REPUBLIKA.CO.ID,JAKARTA--Pemerintah dan para pengusaha minyak sawit (CPO) berkomitmen untuk mendorong pemanfaatan biodiesel "mandatory"10 persen dengan menyetujui formula penghitungan pembelian bahan bakar nabati tersebut oleh PT Pertamina.
"Kita sudah ketemu, Pertamina setuju, pengusaha setuju dan pemerintah, dalam hal ini (Kementerian) Keuangan karena ini menyangkut subsidi, juga setuju," ujar Wakil Menteri Keuangan Bambang Brodjonegoro usai pertemuan lintas kementerian, PT Pertamina, dan para pengusaha di Kantor Kementerian Keuangan, Jakarta, Jumat malam (7/2).
Bambang mengharapkan dengan adanya kesepakatan ini maka realisasi subsidi energi tidak akan melebihi pagu dalam APBN 2014, dan pemanfaatan energi di masa mendatang dapat lebih efisien serta ramah lingkungan.
Ia tidak mengungkapkan formula baru yang akan digunakan, namun telah ditemukan persetujuan yang menguntungkan. Hal itu terlihat dari adanya selisih formula yang diusulkan PT Pertamina sebelumnya, dengan formula yang disepakati dalam pertemuan hari ini.

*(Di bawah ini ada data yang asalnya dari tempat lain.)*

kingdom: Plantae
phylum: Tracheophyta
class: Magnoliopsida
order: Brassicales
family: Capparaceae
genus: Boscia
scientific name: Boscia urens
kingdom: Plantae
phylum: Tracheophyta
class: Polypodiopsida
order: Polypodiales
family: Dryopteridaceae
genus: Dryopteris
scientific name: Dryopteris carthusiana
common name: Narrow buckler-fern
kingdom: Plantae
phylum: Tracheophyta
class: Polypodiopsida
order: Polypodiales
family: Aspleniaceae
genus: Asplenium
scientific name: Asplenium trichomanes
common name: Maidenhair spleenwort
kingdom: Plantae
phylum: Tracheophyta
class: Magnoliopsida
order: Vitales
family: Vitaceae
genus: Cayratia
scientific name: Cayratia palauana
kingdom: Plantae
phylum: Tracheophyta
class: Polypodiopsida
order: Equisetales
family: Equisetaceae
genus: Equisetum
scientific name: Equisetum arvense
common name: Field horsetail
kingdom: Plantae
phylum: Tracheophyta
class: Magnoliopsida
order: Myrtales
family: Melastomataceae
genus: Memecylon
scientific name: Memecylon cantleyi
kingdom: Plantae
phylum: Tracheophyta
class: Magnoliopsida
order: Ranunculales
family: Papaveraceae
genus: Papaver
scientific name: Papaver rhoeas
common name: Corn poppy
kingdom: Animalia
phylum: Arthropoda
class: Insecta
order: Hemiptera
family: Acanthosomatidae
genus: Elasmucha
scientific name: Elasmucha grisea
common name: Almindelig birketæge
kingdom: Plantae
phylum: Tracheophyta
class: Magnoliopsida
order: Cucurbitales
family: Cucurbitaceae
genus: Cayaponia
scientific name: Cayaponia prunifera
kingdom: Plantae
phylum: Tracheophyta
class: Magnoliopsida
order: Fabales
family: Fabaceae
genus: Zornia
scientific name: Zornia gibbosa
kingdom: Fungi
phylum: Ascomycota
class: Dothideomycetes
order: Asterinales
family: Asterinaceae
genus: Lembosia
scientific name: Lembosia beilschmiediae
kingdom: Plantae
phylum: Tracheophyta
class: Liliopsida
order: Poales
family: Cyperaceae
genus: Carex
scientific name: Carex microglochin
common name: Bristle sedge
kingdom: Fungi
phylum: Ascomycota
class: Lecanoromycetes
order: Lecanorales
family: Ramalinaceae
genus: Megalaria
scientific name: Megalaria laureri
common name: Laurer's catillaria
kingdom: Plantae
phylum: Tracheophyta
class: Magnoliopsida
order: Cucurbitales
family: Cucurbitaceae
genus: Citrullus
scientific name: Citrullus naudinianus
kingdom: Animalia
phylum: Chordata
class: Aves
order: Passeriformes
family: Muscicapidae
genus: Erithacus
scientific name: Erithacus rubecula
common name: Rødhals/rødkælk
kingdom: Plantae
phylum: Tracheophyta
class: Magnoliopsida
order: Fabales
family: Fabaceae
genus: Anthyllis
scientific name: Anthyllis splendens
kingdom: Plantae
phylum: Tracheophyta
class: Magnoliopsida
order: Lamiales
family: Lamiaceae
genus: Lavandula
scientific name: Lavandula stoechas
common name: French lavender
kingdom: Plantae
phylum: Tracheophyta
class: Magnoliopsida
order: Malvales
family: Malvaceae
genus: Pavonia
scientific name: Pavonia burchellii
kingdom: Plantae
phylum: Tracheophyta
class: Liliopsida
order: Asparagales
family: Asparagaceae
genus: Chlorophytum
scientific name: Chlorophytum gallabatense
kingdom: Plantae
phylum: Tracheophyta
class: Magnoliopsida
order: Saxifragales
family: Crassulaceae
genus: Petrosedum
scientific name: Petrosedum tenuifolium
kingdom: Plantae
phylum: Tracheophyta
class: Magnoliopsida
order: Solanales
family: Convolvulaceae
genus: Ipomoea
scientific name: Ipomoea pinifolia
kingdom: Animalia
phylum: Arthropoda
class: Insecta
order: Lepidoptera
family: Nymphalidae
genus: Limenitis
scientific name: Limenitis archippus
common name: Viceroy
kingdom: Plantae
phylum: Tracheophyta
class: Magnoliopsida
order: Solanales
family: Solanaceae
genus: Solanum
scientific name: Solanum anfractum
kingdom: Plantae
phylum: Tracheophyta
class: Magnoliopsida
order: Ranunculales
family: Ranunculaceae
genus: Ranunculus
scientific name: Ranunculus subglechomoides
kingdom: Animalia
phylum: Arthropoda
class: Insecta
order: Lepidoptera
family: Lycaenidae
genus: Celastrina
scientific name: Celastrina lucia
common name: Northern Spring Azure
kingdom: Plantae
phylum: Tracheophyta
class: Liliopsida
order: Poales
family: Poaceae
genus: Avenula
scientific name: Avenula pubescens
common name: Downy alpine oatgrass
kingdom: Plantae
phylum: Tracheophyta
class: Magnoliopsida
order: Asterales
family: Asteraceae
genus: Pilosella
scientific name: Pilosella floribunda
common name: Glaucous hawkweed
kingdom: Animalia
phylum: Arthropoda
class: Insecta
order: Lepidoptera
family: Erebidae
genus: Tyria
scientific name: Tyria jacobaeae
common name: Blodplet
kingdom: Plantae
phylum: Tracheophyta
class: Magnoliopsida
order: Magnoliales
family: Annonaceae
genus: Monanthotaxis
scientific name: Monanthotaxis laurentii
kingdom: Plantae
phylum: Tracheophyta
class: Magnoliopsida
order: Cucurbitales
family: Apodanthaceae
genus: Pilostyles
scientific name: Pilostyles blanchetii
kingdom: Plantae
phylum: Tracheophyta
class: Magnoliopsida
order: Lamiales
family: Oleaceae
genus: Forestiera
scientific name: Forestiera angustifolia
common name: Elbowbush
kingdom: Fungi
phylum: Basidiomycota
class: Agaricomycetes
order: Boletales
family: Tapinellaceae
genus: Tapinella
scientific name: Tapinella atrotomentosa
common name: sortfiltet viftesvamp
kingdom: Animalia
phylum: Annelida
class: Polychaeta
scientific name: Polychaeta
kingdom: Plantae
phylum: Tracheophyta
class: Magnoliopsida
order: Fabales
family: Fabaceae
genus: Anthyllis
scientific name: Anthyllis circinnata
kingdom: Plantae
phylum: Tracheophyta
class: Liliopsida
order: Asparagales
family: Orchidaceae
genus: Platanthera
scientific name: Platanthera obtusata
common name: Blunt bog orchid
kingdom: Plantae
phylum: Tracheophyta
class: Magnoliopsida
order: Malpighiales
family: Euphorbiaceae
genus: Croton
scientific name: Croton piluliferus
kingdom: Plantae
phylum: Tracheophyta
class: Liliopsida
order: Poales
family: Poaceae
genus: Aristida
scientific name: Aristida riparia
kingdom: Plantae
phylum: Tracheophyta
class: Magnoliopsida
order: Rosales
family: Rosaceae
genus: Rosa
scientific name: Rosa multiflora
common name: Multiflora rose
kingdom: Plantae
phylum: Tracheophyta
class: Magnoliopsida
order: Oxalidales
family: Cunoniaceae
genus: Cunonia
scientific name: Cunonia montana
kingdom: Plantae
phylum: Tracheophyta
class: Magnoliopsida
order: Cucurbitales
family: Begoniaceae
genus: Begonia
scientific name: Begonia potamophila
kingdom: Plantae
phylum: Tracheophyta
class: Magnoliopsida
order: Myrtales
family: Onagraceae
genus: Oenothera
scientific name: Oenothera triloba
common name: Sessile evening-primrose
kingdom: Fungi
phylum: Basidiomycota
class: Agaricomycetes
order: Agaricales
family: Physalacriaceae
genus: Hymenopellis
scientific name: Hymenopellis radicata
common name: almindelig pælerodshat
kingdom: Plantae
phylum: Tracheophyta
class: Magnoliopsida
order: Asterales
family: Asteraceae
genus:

"Formulanya sudah disepakati. Tadi coba dihitung, memang ada selisih, tapi selisih itu masih masuk pagu subsidi yang Rp3.000 per liter. Itu on top, kalau misalnya harganya lebih dari harga solar," ujar Bambang.
Menteri Perindustrian MS Hidayat memastikan kontrak yang digunakan oleh PT Pertamina dan pengusaha dalam pengadaan biodiesel akan bersifat jangka panjang, yang lebih menguntungkan dalam mendukung kebijakan energi nasional.
"Kita akan membuat aturan yang mengikat suplainya, supaya pasokan biodieselnya bisa berkelanjutan paling tidak selama tiga tahun, jadi kalau ada fluktuasi harga di pasar internasional bisa diamankan," katanya.
Sebelumnya, pemanfaatan biodiesel "mandatory" 10 persen yang diusulkan pemerintah sejak Agustus 2013, belum tuntas dilakukan masa lelang karena masih ada perbedaan pendapat antara PT Pertamina dengan pengusaha, terkait ketidaksesuaian harga jual bahan bakar nabati tersebut.
Pemerintah mengharapkan kebijakan biodiesel, yang berbahan baku CPO itu, dapat menekan impor migas serta memperbaiki kinerja neraca transaksi berjalan dan mengurangi beban belanja subsidi energi yang jumlahnya mendekati Rp300 triliun pada 2014.